--- DATASET CONTENT ---
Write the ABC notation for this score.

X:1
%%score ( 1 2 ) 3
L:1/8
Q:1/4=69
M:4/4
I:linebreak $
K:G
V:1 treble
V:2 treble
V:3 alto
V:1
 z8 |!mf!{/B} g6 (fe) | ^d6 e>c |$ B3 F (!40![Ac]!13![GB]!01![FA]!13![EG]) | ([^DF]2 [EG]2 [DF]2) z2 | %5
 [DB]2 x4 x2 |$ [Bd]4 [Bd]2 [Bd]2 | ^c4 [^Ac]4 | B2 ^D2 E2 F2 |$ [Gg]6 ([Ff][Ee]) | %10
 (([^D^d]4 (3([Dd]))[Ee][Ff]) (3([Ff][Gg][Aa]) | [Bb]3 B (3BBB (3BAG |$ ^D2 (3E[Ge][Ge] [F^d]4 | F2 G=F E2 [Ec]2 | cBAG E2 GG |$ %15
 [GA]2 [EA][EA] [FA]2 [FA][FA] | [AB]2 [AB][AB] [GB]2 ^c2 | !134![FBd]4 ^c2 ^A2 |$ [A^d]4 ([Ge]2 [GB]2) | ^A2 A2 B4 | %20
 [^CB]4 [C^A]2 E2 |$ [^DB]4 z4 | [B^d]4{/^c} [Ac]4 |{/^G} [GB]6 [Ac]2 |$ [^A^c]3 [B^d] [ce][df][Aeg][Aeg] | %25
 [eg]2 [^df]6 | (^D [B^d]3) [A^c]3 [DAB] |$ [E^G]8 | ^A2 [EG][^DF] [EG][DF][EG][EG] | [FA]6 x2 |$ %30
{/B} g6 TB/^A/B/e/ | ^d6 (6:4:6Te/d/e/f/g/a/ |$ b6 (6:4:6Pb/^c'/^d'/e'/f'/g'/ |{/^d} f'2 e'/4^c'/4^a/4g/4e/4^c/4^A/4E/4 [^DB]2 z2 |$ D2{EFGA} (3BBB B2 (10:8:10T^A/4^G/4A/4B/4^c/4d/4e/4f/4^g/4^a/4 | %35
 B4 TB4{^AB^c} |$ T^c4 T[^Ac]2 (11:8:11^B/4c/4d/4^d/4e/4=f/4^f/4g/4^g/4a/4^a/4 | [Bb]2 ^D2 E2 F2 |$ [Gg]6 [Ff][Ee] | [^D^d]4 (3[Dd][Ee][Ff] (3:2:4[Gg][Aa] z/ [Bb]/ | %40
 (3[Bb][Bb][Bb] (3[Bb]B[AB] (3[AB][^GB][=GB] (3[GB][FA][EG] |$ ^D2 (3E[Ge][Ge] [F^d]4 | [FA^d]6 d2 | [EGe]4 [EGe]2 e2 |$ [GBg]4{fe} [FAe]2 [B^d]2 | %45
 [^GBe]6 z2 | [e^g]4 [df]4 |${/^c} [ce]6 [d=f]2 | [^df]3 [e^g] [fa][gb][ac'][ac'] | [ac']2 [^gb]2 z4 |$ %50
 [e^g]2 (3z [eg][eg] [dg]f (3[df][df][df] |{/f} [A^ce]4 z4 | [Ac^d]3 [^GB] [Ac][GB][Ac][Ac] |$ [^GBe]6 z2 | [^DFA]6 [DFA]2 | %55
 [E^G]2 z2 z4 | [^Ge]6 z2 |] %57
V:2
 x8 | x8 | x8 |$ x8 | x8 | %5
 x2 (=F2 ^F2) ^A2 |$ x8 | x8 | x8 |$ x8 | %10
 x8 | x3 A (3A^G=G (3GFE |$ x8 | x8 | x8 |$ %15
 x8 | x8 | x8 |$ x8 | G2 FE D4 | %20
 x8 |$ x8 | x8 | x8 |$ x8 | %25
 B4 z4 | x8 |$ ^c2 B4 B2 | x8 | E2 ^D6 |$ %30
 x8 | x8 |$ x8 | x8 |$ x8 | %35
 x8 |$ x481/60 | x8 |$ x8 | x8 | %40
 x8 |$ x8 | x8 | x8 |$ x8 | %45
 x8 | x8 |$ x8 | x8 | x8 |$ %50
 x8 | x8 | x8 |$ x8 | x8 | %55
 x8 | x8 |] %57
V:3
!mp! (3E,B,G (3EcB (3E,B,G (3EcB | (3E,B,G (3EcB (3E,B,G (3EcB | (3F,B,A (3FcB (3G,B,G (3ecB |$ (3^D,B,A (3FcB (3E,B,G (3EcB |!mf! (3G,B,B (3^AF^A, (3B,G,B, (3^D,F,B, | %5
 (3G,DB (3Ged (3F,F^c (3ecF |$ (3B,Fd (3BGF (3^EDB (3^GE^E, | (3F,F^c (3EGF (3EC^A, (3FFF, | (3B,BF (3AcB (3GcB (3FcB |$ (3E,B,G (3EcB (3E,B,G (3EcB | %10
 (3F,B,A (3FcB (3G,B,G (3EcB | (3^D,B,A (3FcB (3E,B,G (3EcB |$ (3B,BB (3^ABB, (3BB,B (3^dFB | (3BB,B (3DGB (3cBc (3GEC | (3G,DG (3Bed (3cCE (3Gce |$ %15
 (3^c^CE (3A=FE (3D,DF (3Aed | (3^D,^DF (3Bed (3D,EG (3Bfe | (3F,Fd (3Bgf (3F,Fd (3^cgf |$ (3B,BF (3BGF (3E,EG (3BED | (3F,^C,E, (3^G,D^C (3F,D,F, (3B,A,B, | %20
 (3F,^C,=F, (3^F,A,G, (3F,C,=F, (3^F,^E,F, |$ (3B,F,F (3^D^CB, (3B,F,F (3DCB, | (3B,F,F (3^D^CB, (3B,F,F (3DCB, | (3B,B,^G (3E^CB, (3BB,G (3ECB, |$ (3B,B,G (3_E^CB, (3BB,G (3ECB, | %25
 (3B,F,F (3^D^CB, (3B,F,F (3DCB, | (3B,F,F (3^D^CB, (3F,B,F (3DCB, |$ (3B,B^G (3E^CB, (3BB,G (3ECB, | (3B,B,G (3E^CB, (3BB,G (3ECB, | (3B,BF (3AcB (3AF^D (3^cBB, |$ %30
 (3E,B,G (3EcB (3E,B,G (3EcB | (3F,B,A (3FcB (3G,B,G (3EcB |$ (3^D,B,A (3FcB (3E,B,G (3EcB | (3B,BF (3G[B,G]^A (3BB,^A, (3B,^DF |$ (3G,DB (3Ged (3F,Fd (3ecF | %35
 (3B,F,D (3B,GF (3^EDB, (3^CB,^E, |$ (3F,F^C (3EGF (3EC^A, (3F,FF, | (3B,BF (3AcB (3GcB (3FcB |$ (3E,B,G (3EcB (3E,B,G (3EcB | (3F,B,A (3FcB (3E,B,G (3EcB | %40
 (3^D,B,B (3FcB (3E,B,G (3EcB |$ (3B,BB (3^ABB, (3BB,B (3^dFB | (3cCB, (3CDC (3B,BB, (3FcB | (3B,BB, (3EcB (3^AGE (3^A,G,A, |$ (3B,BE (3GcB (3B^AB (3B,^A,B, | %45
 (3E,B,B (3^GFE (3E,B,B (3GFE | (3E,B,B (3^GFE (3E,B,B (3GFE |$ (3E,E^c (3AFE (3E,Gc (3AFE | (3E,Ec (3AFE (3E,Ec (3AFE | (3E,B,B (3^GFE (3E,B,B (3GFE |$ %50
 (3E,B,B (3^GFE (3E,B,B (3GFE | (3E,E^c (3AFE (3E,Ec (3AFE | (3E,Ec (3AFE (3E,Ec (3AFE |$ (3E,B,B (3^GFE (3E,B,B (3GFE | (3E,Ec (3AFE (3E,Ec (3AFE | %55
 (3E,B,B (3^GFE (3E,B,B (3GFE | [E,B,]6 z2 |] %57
---
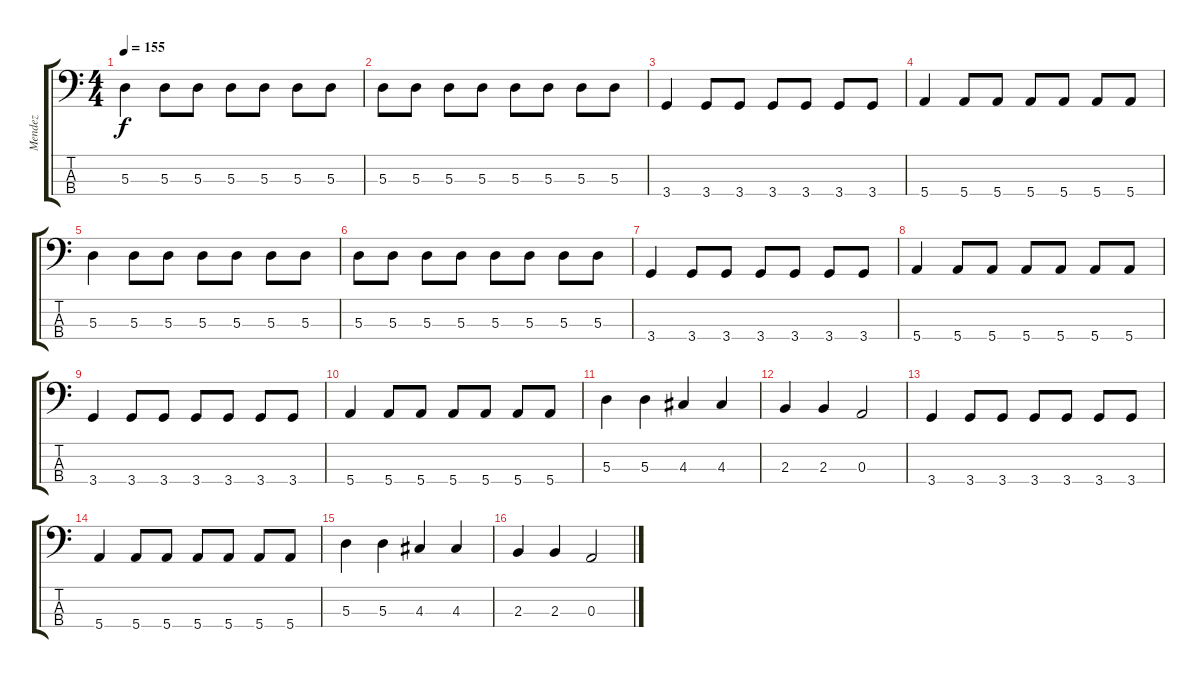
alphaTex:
...
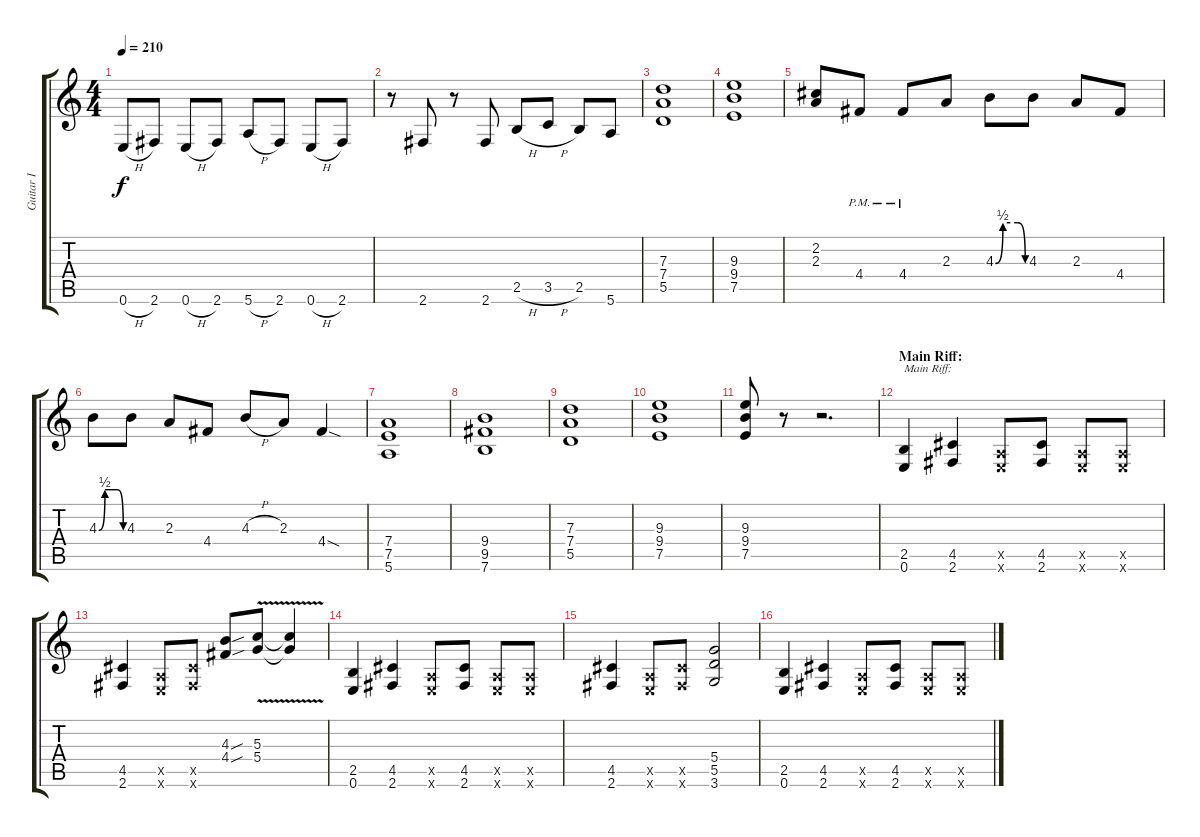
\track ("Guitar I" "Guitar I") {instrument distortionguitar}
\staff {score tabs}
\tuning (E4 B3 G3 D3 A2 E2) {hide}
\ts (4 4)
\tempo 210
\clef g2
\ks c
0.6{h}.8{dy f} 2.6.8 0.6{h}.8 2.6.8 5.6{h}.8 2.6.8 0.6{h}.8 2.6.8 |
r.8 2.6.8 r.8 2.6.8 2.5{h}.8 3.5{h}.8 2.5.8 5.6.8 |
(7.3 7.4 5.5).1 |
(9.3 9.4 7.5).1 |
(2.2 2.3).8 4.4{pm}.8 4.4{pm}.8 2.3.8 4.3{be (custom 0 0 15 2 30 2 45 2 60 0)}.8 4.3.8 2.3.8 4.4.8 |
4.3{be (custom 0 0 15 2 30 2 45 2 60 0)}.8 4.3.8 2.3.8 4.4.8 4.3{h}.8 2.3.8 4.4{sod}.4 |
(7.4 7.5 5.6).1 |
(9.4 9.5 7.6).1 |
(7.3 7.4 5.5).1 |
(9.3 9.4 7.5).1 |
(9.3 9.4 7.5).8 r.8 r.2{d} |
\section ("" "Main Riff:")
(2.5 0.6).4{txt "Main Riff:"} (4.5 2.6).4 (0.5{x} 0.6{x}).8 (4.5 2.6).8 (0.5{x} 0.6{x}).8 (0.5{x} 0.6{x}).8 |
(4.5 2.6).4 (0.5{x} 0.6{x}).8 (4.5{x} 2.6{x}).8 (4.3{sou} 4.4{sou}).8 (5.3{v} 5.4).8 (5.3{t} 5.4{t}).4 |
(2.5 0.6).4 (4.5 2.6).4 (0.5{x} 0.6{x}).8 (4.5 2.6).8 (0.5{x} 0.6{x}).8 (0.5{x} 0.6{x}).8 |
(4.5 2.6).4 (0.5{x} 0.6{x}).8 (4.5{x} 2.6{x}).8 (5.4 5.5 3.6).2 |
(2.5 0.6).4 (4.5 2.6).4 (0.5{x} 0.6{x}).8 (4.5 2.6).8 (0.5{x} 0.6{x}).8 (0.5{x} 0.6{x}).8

--- TASK REQUIREMENTS ---
Can you repeat the rows from the line containing "Write the ABC notation for this score." through the line containing "(10:8:10T^A/4^G/4A/4B/4^c/4d/4e/4f/4^g/4^a/4 | %35", both included, copying them without any change?

--- PROBLEM SOLUTION ---
Write the ABC notation for this score.

X:1
%%score ( 1 2 ) 3
L:1/8
Q:1/4=69
M:4/4
I:linebreak $
K:G
V:1 treble
V:2 treble
V:3 alto
V:1
 z8 |!mf!{/B} g6 (fe) | ^d6 e>c |$ B3 F (!40![Ac]!13![GB]!01![FA]!13![EG]) | ([^DF]2 [EG]2 [DF]2) z2 | %5
 [DB]2 x4 x2 |$ [Bd]4 [Bd]2 [Bd]2 | ^c4 [^Ac]4 | B2 ^D2 E2 F2 |$ [Gg]6 ([Ff][Ee]) | %10
 (([^D^d]4 (3([Dd]))[Ee][Ff]) (3([Ff][Gg][Aa]) | [Bb]3 B (3BBB (3BAG |$ ^D2 (3E[Ge][Ge] [F^d]4 | F2 G=F E2 [Ec]2 | cBAG E2 GG |$ %15
 [GA]2 [EA][EA] [FA]2 [FA][FA] | [AB]2 [AB][AB] [GB]2 ^c2 | !134![FBd]4 ^c2 ^A2 |$ [A^d]4 ([Ge]2 [GB]2) | ^A2 A2 B4 | %20
 [^CB]4 [C^A]2 E2 |$ [^DB]4 z4 | [B^d]4{/^c} [Ac]4 |{/^G} [GB]6 [Ac]2 |$ [^A^c]3 [B^d] [ce][df][Aeg][Aeg] | %25
 [eg]2 [^df]6 | (^D [B^d]3) [A^c]3 [DAB] |$ [E^G]8 | ^A2 [EG][^DF] [EG][DF][EG][EG] | [FA]6 x2 |$ %30
{/B} g6 TB/^A/B/e/ | ^d6 (6:4:6Te/d/e/f/g/a/ |$ b6 (6:4:6Pb/^c'/^d'/e'/f'/g'/ |{/^d} f'2 e'/4^c'/4^a/4g/4e/4^c/4^A/4E/4 [^DB]2 z2 |$ D2{EFGA} (3BBB B2 (10:8:10T^A/4^G/4A/4B/4^c/4d/4e/4f/4^g/4^a/4 | %35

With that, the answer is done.